In the end, the raise maximum for the project tokens would be set at 10,000.

Price per raiseToken — After the project has determined the number of project tokens they wish to give to the Polygen community, they must decide on the price of the raiseToken.

Let’s continue with the example from above if the project sets the price for each raiseToken to 5 USDC. That would mean if they sell all 5,000 of their raiseTokens, they would have set the hard cap to 25,000 USDC. These raiseTokens would then be exchangeable for 10,000 project tokens.

Now taking into consideration this example has a raiseToken to project token ratio of 1 to 2 (1 raiseToken = 2 project tokens). This would put their project token value 2.5 USDC per project token while having a raiseToken price of 5 USDC.

Minimum Raise Target[ How much does a project want to raise? ] — For projects to launch successfully, we require that they set a minimum as their “Target Raise Amount” this means that if the fixed raise does not reach the “Target Raise Amount,” the raise would then be refunded back to the investors of the raise.

Max purchase amount [ How many raiseTokens can each person buy? ]- Since Polygen is striving to be a fair and accessible launchpad, we require all projects to set a max purchase amount to prevent whales from purchasing the supply of tokens.

Raise period — Projects can customize the start and end times of the raise.
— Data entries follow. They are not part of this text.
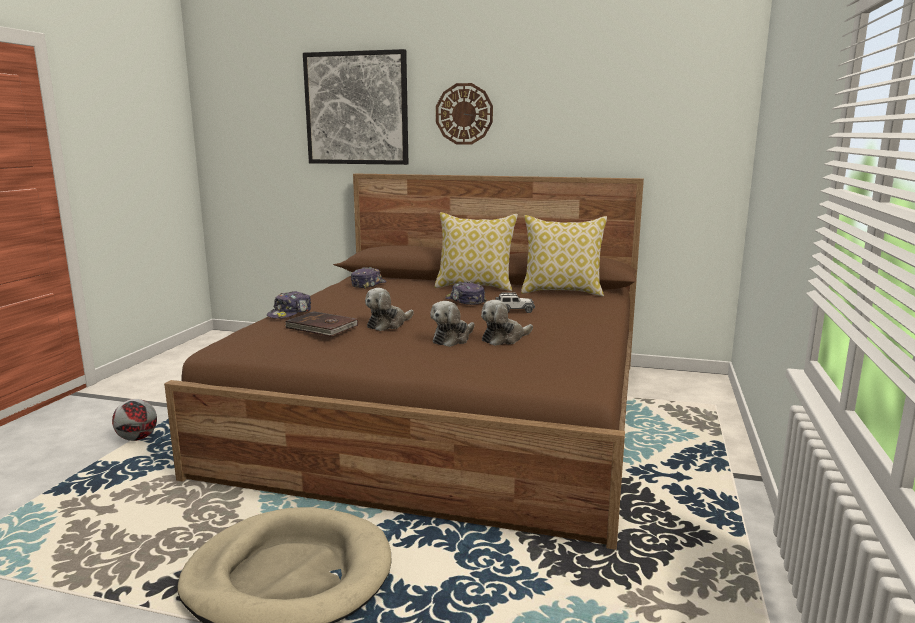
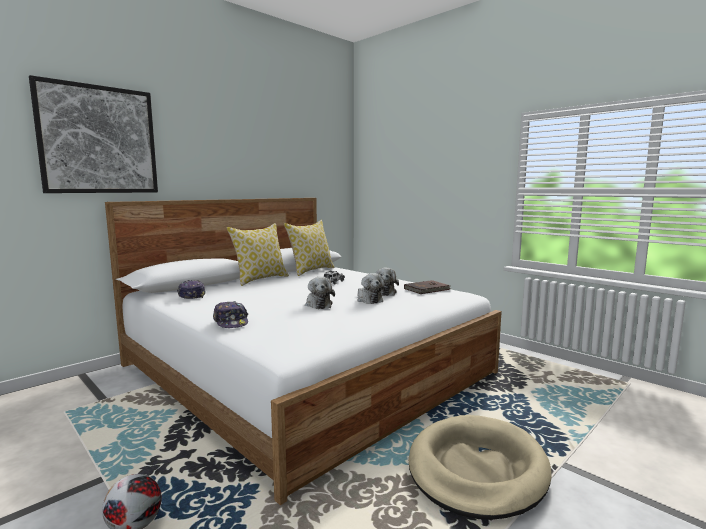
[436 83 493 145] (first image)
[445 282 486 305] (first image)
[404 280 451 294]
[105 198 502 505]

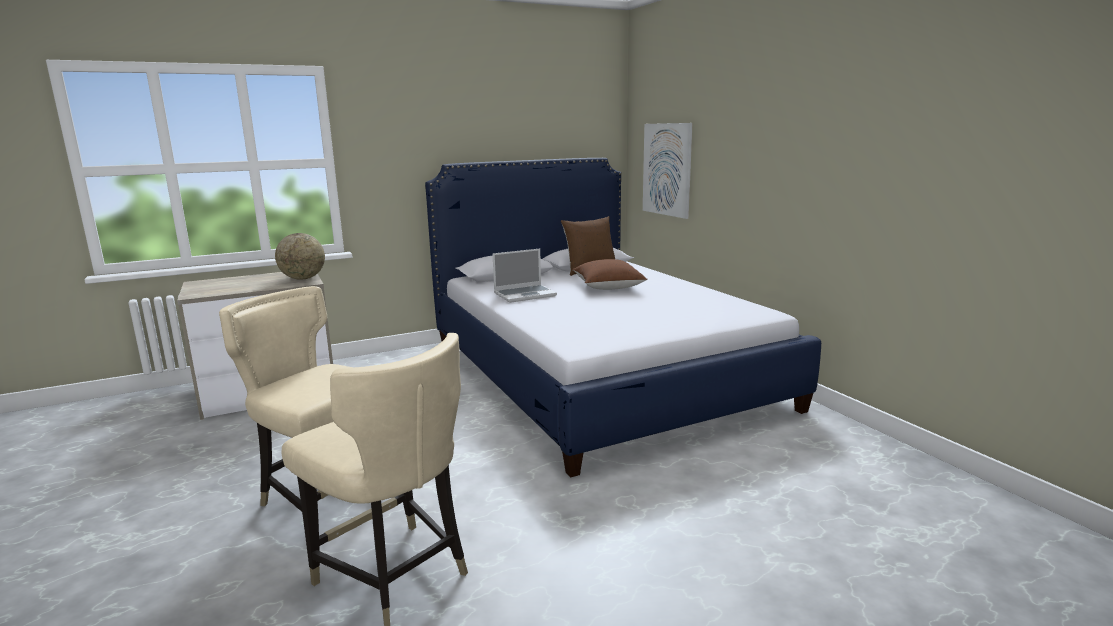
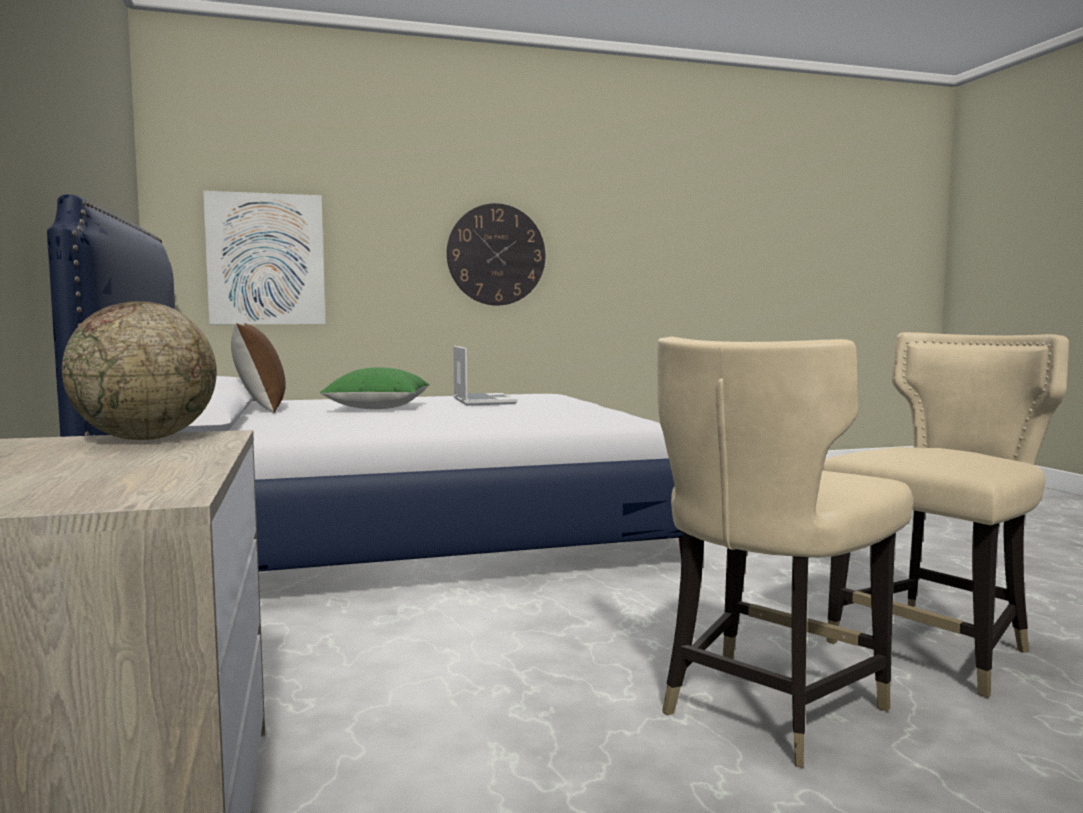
[447 203 545 305]
[453 346 517 406]
[320 367 430 409]

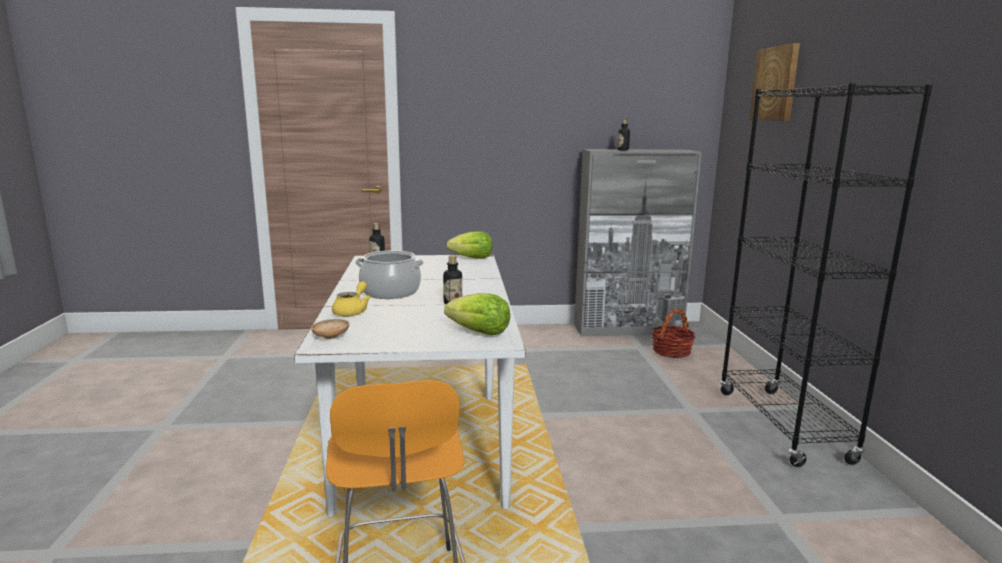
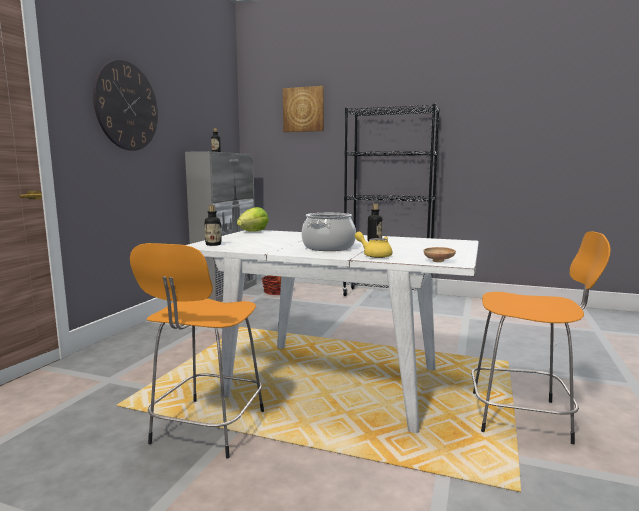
[444 293 510 335] (first image)
[93 60 158 151]
[130 243 264 458]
KYC — The project can determine whether the raise participants must KYC. “Know Your Customer” helps projects identify their customers and ensure they are real and not bots.

During the raise

During the raise, all the fun starts for both the projects and the investors. This is where all the parameters set before the raise come to fruition. It is important to note that the project tokens aren’t purchased; instead, the raiseTokens are what investors purchase.

Raise period — This part is almost self-explanatory; the raise opens and closes at a specific time and date. Within the raise period, investors can purchase the raiseTokens.

No trading — Within the raise period, the start and end, no raiseToken can be exchanged for project tokens or be traded with others. Once the investor has purchased their raiseToken, they must hold on to them till the raise period ends.

Max purchase amount — All raises using the “Polygen Fixed Price” raise type will have a purchase limit per wallet to ensure no whales purchase the entire supply.

Raise target not met — If the raise target is not met within the raise period, there are no worries unlike our FLO where users are refunded, and the project doesn’t launch. We allow projects to exchange their project tokens for the raiseTokens still.

After the raise

After the raise, the party calms down, and everyone gets rewarded — this is when projects begin connecting with their investors. Investors can exchange their raiseToken for the project token in this time period.

Claim project tokens — At this time, investors will be able to claim their project tokens using their purchased raiseTokens. Depending on the parameters set before the raise, the investors receive the number of tokens submitted for the raise. For example, if a project allocated 10,000 project tokens yet sold 20,000 raiseTokens. That would mean that for every 1 raiseToken an investor owns, they can claim 0.5 project tokens.

All on-chain — Polygen knows when and how much investors invested during the raise, and projects know the same. This allows projects to interact with investors who participated in the Polygen IDO.

Extras — When investors go in to redeem their project tokens, there are possibilities that projects can reward the investors with redeemable such as NFTs, unique tokens, exclusive future whitelists, and more.

FLO powered by Polygen

Not all projects have a predetermined token price; sometimes, projects want the market to discover the token's price organically. If that is the case, the project will choose FLO powered by Poylgen as their raise type.

Our signature raise type uses a dutch auction-like pricing mechanism; however, the price is not continuously sloping downwards; it increases in price as the demand for the token increases.